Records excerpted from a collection
────────

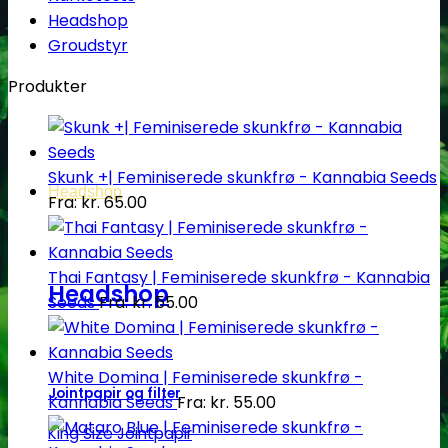
Headshop
Groudstyr
Produkter
Skunk +| Feminiserede skunkfrø - Kannabia Seeds
Headshop
Fra:
kr.
65.00
Thai Fantasy | Feminiserede skunkfrø - Kannabia
Headshop
Seeds
Fra:
kr.
55.00
White Domina | Feminiserede skunkfrø -
Jointpapir og filter
Kannabia Seeds
Fra:
kr.
55.00
King Size Jointpapir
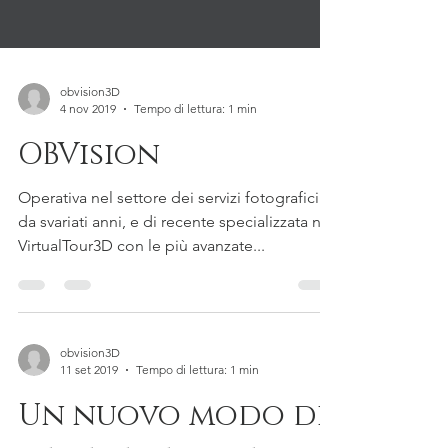
obvision3D
4 nov 2019
Tempo di lettura: 1 min
OBVision
Operativa nel settore dei servizi fotografici
da svariati anni, e di recente specializzata nei
VirtualTour3D con le più avanzate...
obvision3D
11 set 2019
Tempo di lettura: 1 min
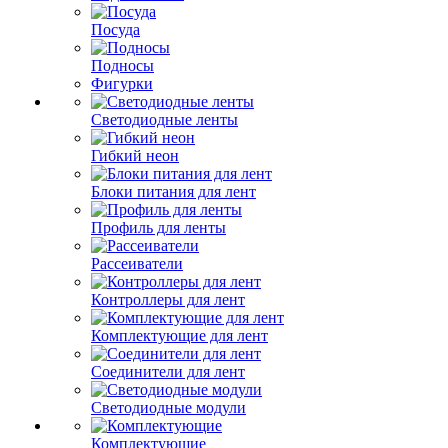
Посуда
Подносы
Фигурки
Светодиодные ленты
Гибкий неон
Блоки питания для лент
Профиль для ленты
Рассеиватели
Контроллеры для лент
Комплектующие для лент
Соединители для лент
Светодиодные модули
Комплектующие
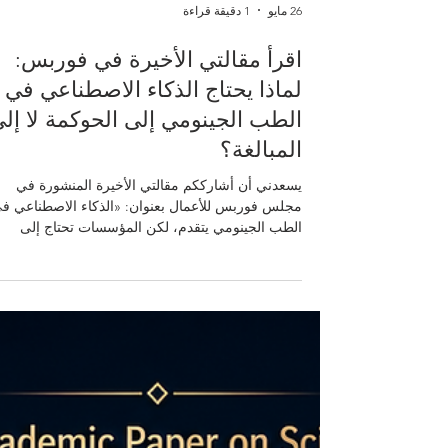
26 مايو
1 دقيقة قراءة
اقرأ مقالتي الأخيرة في فوربس:
لماذا يحتاج الذكاء الاصطناعي في
الطب الجينومي إلى الحوكمة لا إل
المبالغة؟
يسعدني أن أشارككم مقالتي الأخيرة المنشورة في
مجلس فوربس للأعمال بعنوان: «الذكاء الاصطناعي ف
الطب الجينومي يتقدم، لكن المؤسسات تحتاج إلى
الحوكمة لا إلى الضجيج» تتناول المقالة موضوعاً مهماً 
مستقبل الرعاية الصحية: كيف يمكن للذكاء الاصطناع
أن يدعم الطب الجينومي دون أن يتحول إلى موجة من
الوعود غير المنضبطة أو التوقعات المبالغ فيها. فالذكاء
الاصطناعي يفتح فرصاً كبيرة في تحليل البيانات الجينية
وفهم المخاطر الصحية، ودعم الطب الشخصي، وتحسي
القرارات السريرية. لكن هذه الفرص لا يم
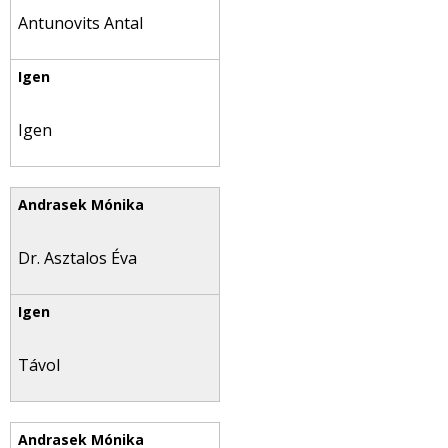
Antunovits Antal
Igen
Dr. Asztalos Éva
Távol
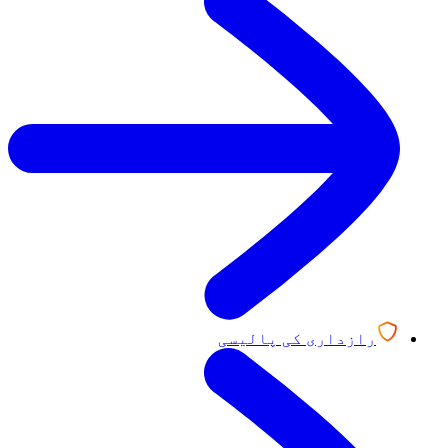
رازداری کی پالیسی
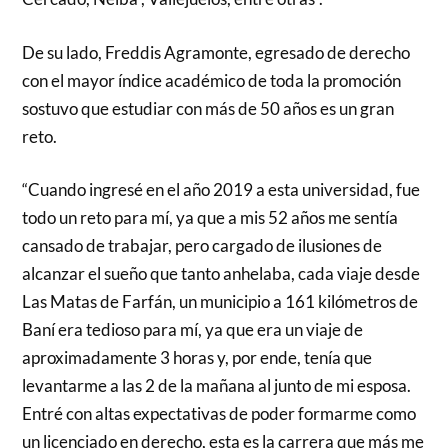
De su lado, Freddis Agramonte, egresado de derecho
con el mayor índice académico de toda la promoción
sostuvo que estudiar con más de 50 años es un gran
reto.
“Cuando ingresé en el año 2019 a esta universidad, fue
todo un reto para mí, ya que a mis 52 años me sentía
cansado de trabajar, pero cargado de ilusiones de
alcanzar el sueño que tanto anhelaba, cada viaje desde
Las Matas de Farfán, un municipio a 161 kilómetros de
Baní era tedioso para mí, ya que era un viaje de
aproximadamente 3 horas y, por ende, tenía que
levantarme a las 2 de la mañana al junto de mi esposa.
Entré con altas expectativas de poder formarme como
un licenciado en derecho, esta es la carrera que más me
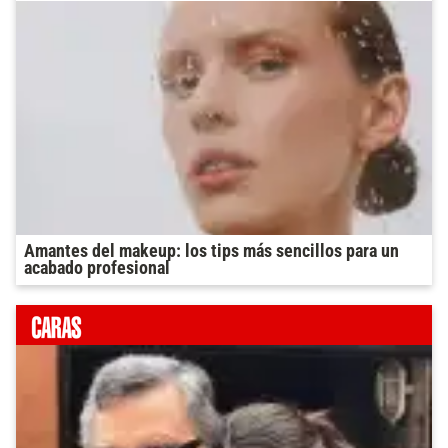
Amantes del makeup: los tips más sencillos para un
acabado profesional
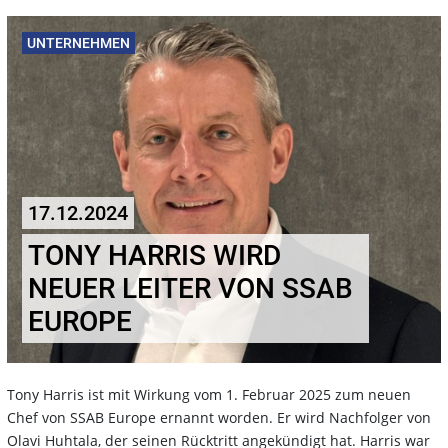
UNTERNEHMEN
17.12.2024
TONY HARRIS WIRD
NEUER LEITER VON SSAB
EUROPE
Tony Harris ist mit Wirkung vom 1. Februar 2025 zum neuen
Chef von SSAB Europe ernannt worden. Er wird Nachfolger von
Olavi Huhtala, der seinen Rücktritt angekündigt hat. Harris war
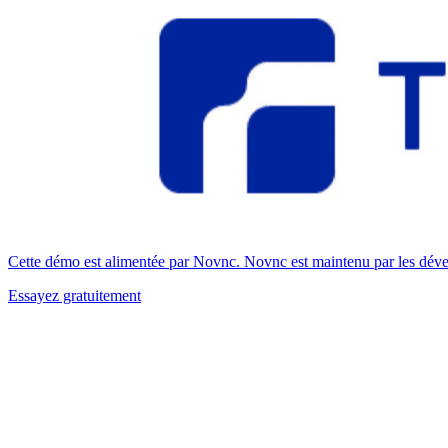
Cette démo est alimentée par Novnc. Novnc est maintenu par les dével
Essayez gratuitement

────────

→ ACTION ITEM: Copy exactly the lines from the one containing "القرارات السريرية. لكن هذه الفرص لا يم" through the final line of the records above, both included, and leave out any pictures.

→ RESPONSE TO THE TASK:
القرارات السريرية. لكن هذه الفرص لا يم
Antunovits Antal
Igen
Dr. Asztalos Éva
Távol
رازداری کی پالیسی
De su lado, Freddis Agramonte, egresado de derecho
con el mayor índice académico de toda la promoción
sostuvo que estudiar con más de 50 años es un gran
reto.
“Cuando ingresé en el año 2019 a esta universidad, fue
todo un reto para mí, ya que a mis 52 años me sentía
cansado de trabajar, pero cargado de ilusiones de
alcanzar el sueño que tanto anhelaba, cada viaje desde
Las Matas de Farfán, un municipio a 161 kilómetros de
Baní era tedioso para mí, ya que era un viaje de
aproximadamente 3 horas y, por ende, tenía que
levantarme a las 2 de la mañana al junto de mi esposa.
Entré con altas expectativas de poder formarme como
un licenciado en derecho, esta es la carrera que más me
Amantes del makeup: los tips más sencillos para un
acabado profesional
UNTERNEHMEN
17.12.2024
TONY HARRIS WIRD
NEUER LEITER VON SSAB
EUROPE
Tony Harris ist mit Wirkung vom 1. Februar 2025 zum neuen
Chef von SSAB Europe ernannt worden. Er wird Nachfolger von
Olavi Huhtala, der seinen Rücktritt angekündigt hat. Harris war
Cette démo est alimentée par Novnc. Novnc est maintenu par les dével
Essayez gratuitement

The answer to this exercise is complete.